Sugar is bad, which seems obvious, and I totally agree. the insulin side you and taube talk about is just way exaggerated.

(btw, love your blog, and love your unique economic insights. It probably almost seems like I am trolling you since this is about my fourth comment on this topic, but I have lost and kept off 90 lbs over 4 years ( statistics shows <10 percent of people do this) with primarily a calorie counting philosiphy, and this was emphasized when i did nutrition research before recently going to outback (not a big govt rule guy at all, but them mandating calorie information for larger chains certainly has changed my habits, despite many studies I think showing smaller broad scale change). Just thought I would make what anecdotally and logically seems obvious about added fat (oil / butter / fried etc).

Miles: Just avoiding sugar and flour (which is highly correlated with avoiding processed foods) will do an enormous amount of good. So if you are getting that right, I am not surprised you are having a lot of success.

Yes, I do think that it is better to focus on the effects of food and drink on insulin than on calories, which implies that avoiding avoiding dietary fat is not helpful (unless you are substituting food with an even lower insulin index or are fasting—no food).
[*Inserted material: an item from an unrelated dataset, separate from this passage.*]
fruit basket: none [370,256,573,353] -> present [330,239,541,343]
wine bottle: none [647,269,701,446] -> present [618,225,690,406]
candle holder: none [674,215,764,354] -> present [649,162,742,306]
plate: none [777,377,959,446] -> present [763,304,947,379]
Think of it this way: many American adults gain about 1 pound a year. One pound of body fat corresponds to about 3500 calories. That means 1 pound a year is slightly less than 10 calories a day. So someone gaining 1 pound a year is keeping the calories in/calories out balance on average within 10 calories per day out of, say, 2000 calories a day overall. That is a remarkably close match! It is clear that people are not doing this consciously. So there must be unconscious regulatory mechanisms that are keeping calories in and calories out in very close balance. If those regulatory mechanisms get off by even 10 calories a day, it leads to being overweight in a now typical way. If those regulatory mechanisms get off by 30 calories a day, it can lead to serious obesity. So it is the regulatory mechanism you should pay attention to, and keeping it on track. The regulatory mechanism will handle the calories in/calories out for you. And insulin is central to the regulatory mechanism.
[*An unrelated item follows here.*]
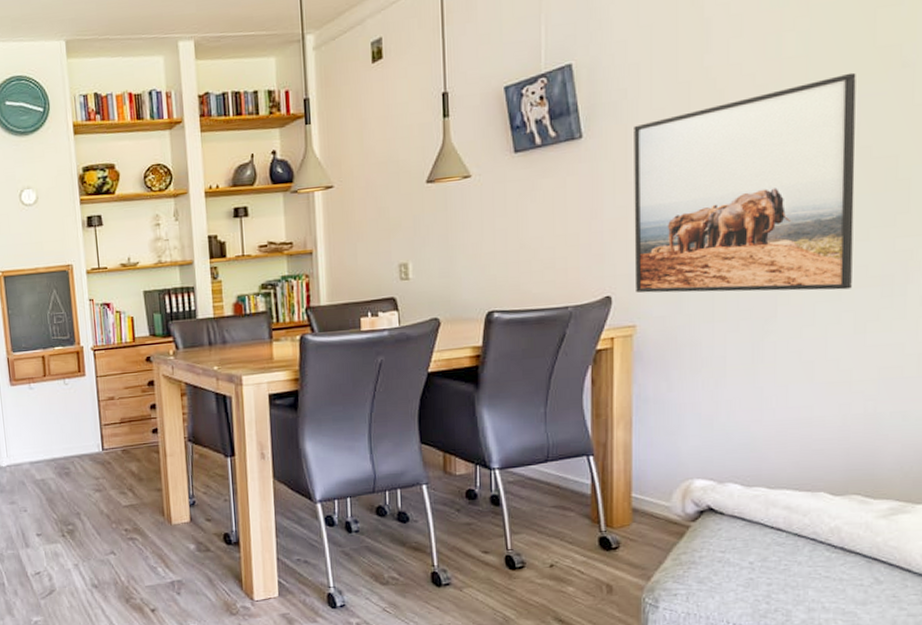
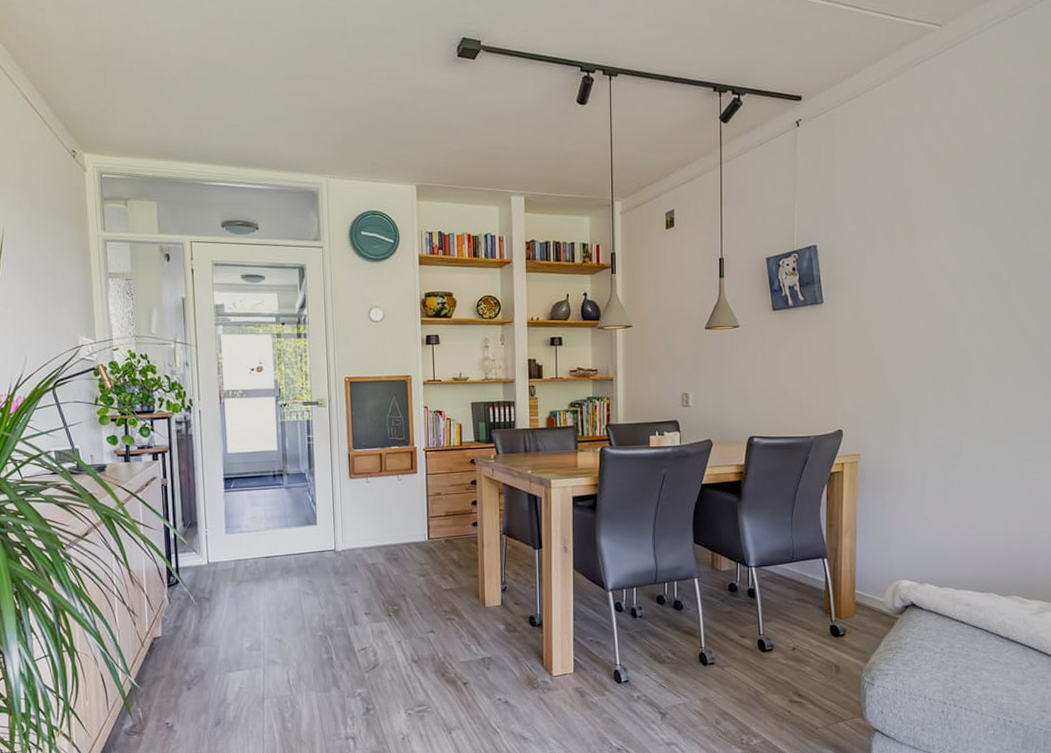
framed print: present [634,72,856,293] -> none [860,271,1016,435]

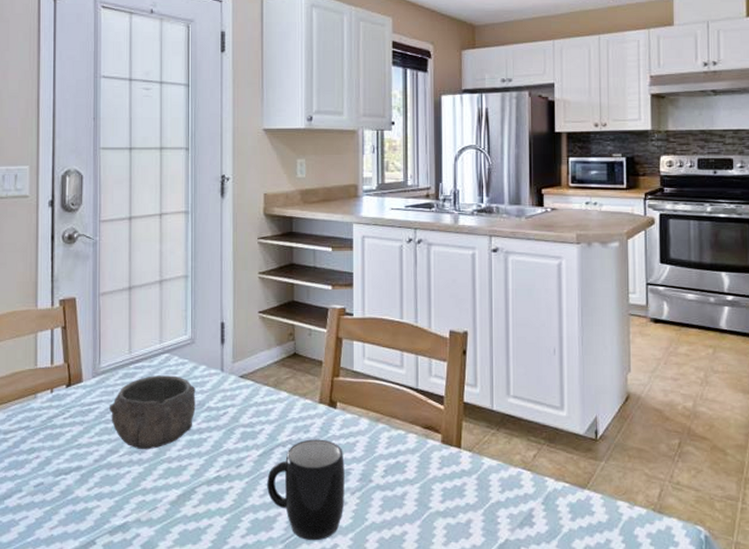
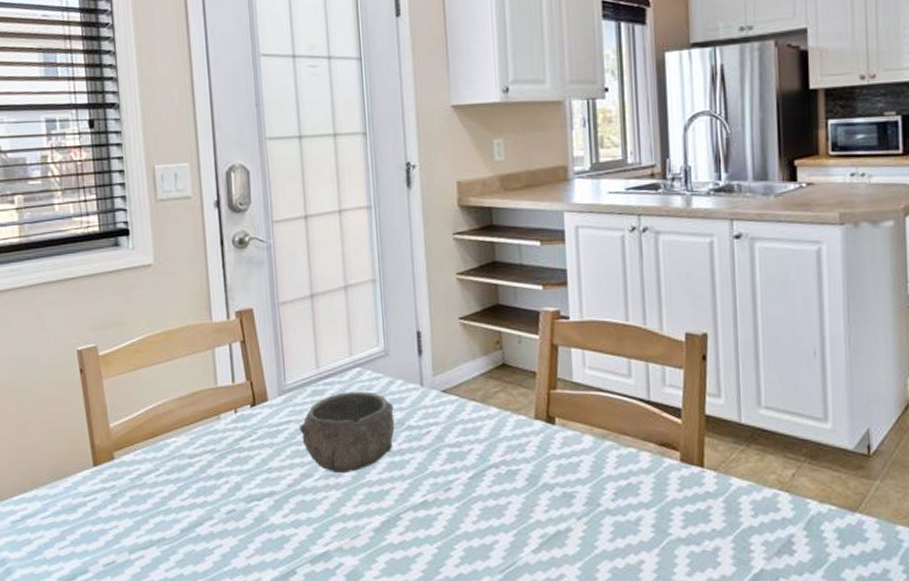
mug: present [267,439,345,541] -> none [480,459,570,571]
Let me also say that many things people think are fattening really are fattening, but are fattening for a different reason than people think:

  • Bread and butter: It is the bread you need to worry about, not the butter.
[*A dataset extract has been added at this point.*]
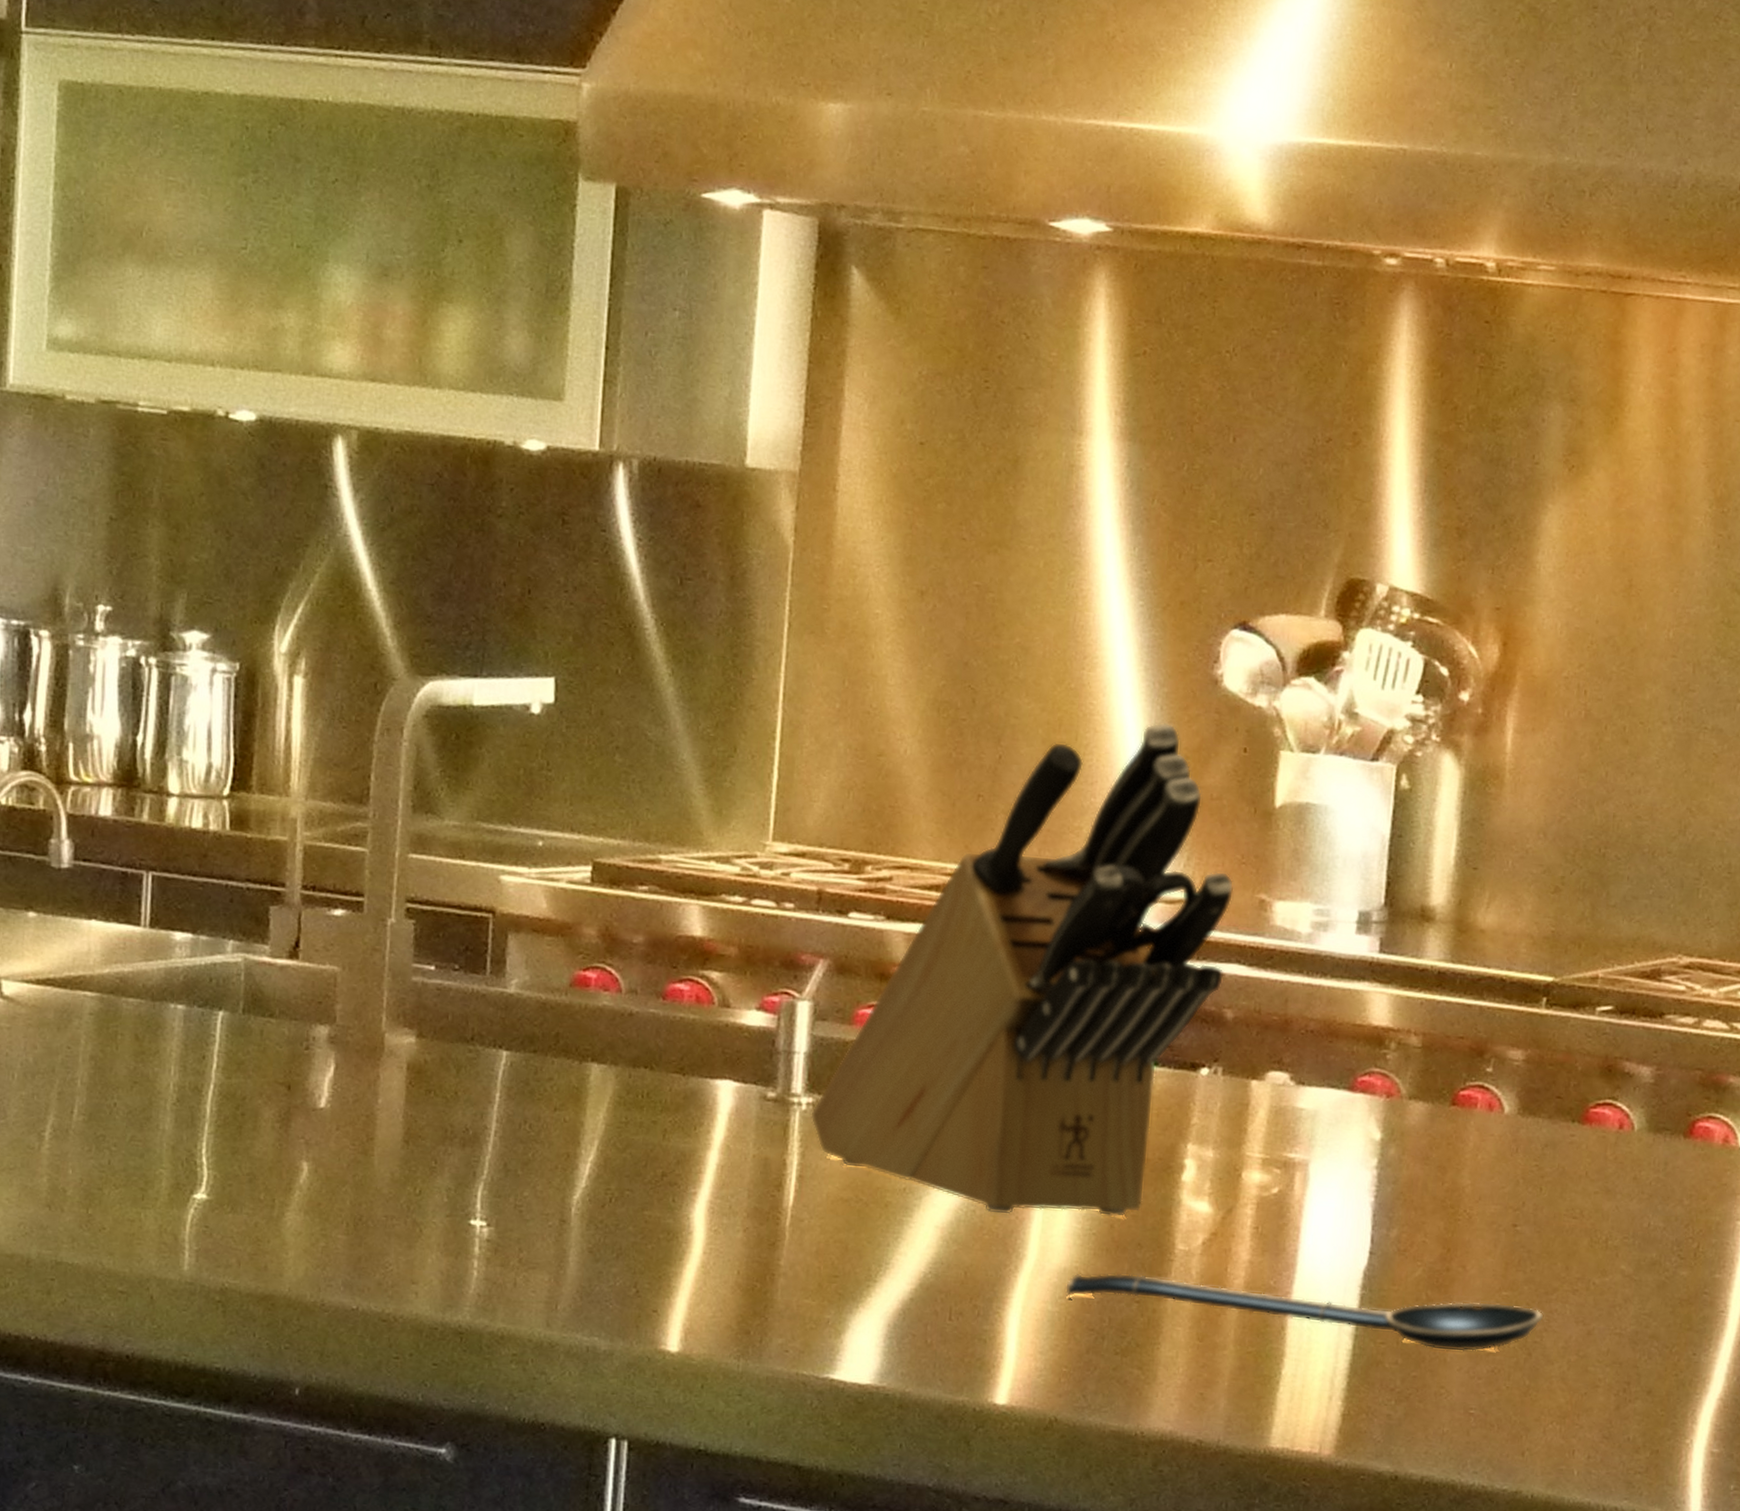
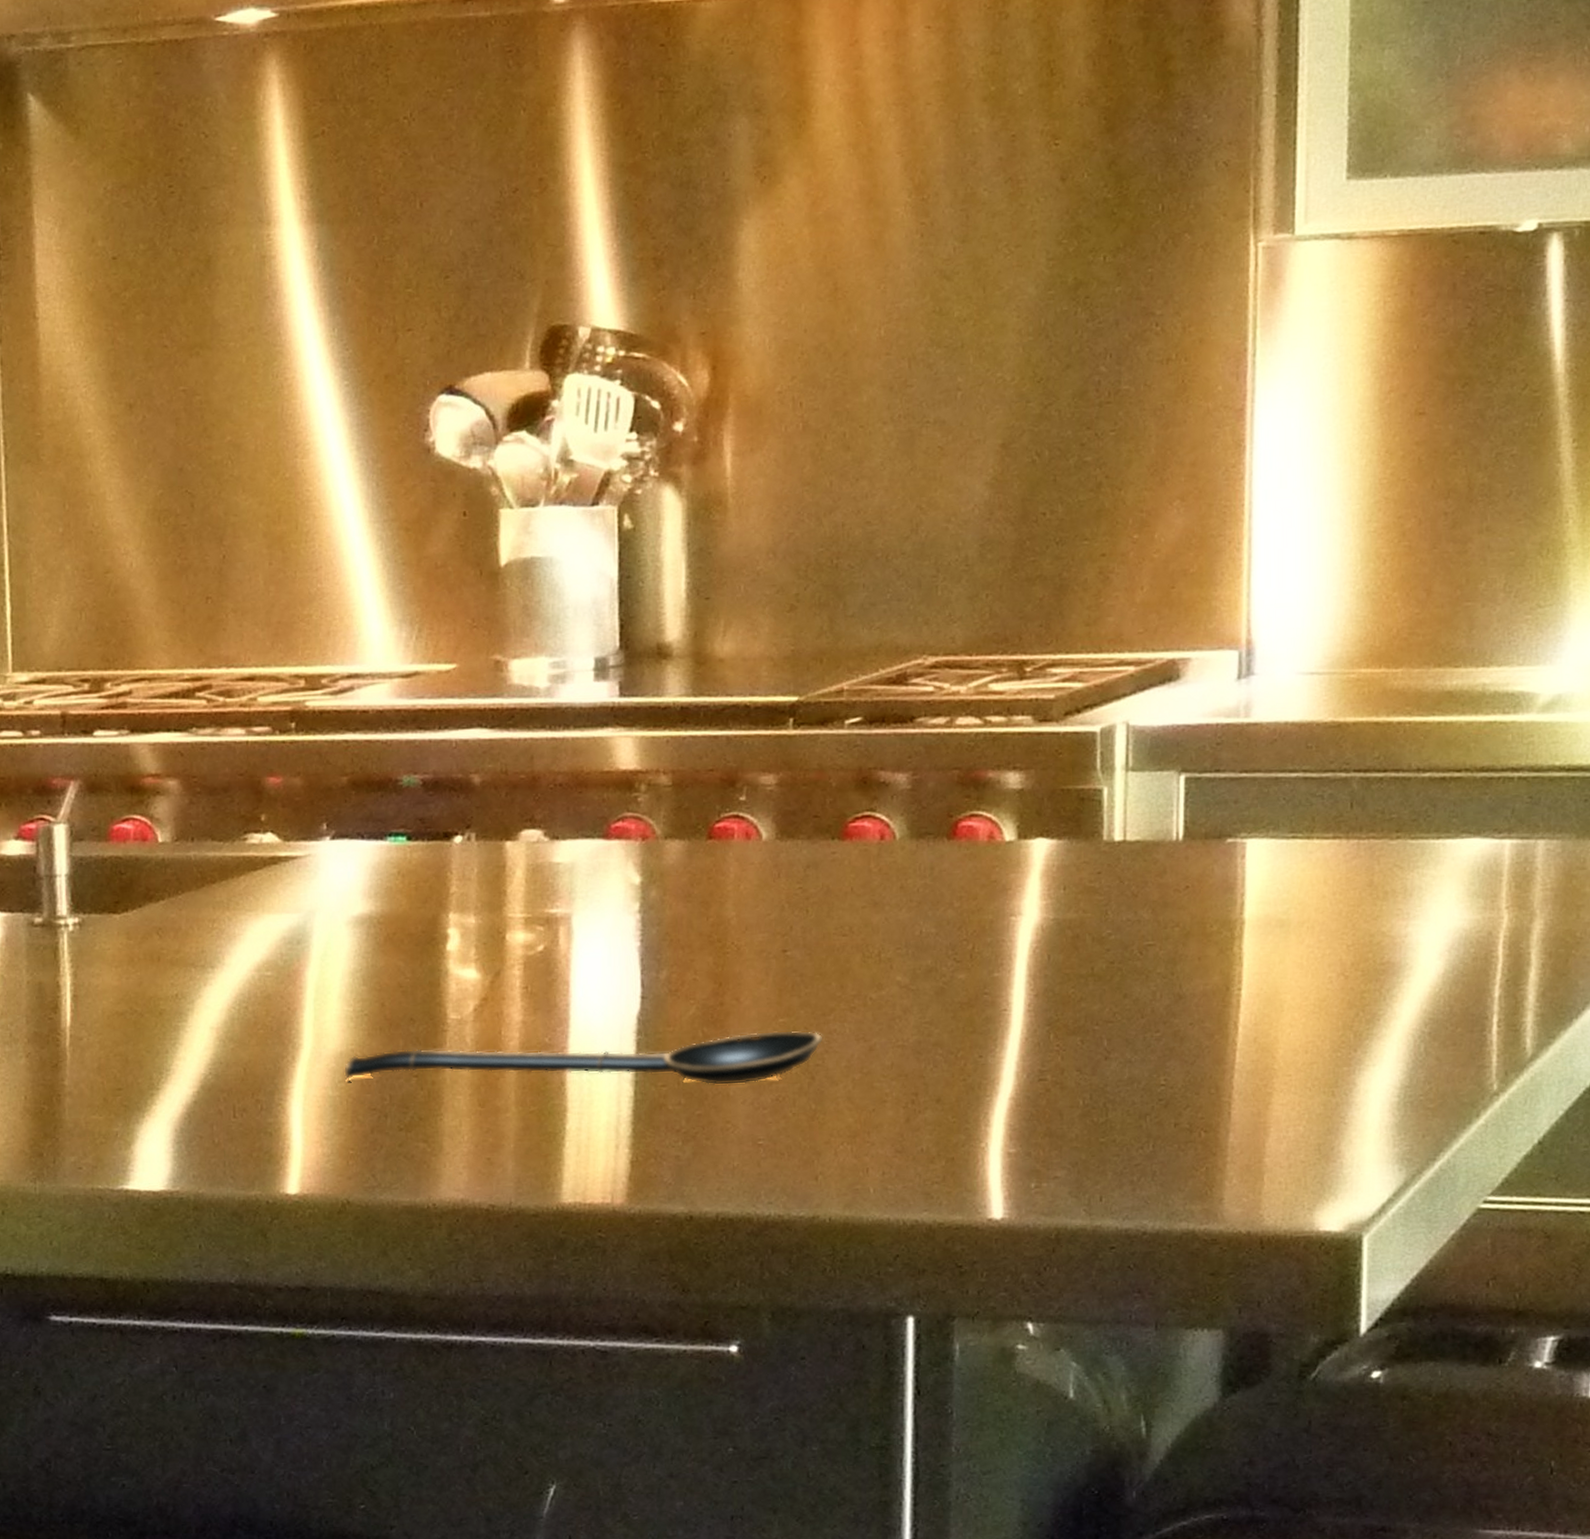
knife block: present [810,722,1234,1218] -> none [78,498,468,1008]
  • Pizza: It is the dough and the sugar in the toppings you need to worry about, not the cheese.

  • Hamburger: It is the bun you need to worry about, not the meat.

  • Ice Cream: It is the sugar (or nonsugar sweeteners) and corn syrup you need to worry about, not the cream.

Note: If you find the title of this post puzzling, take a look at the Wikipedia article for "It's the economy, stupid."

Update: Bonnie Kavoussi pointed me to the graphic below, which does a good job at showing how to avoid the types of food that are the very highest on the insulin index. But here are my notes on this graphic, from my post "The Keto Food Pyramid":

  1. The Keto Food Pyramid doesn't do a good job at distinguishing between types of food that are medium on the insulin index and those that are low on the insulin index. Avoiding high is most important, but leaning toward low in the choice between low and medium also matters. In particular, any fruit (including berries), as well as most types of meat, poultry and fish need to be eaten in moderation,

  2. While skim milk is high on the insulin index, whole milk is not.

  3. While some types of beans are high on the insulin index, other types of beans are reasonably low on the insulin index.

  4. While I suspect typical American spaghetti is indeed quite bad, existing evidence on the insulin index suggests (surprisingly) that there may be some types of pasta that are not so bad. More research is needed on this.

  5. It is only raw carrots that are OK. Cooked carrots have a higher glycemic index, suggesting a high insulin index.

  6. Potatoes should be on the banned list.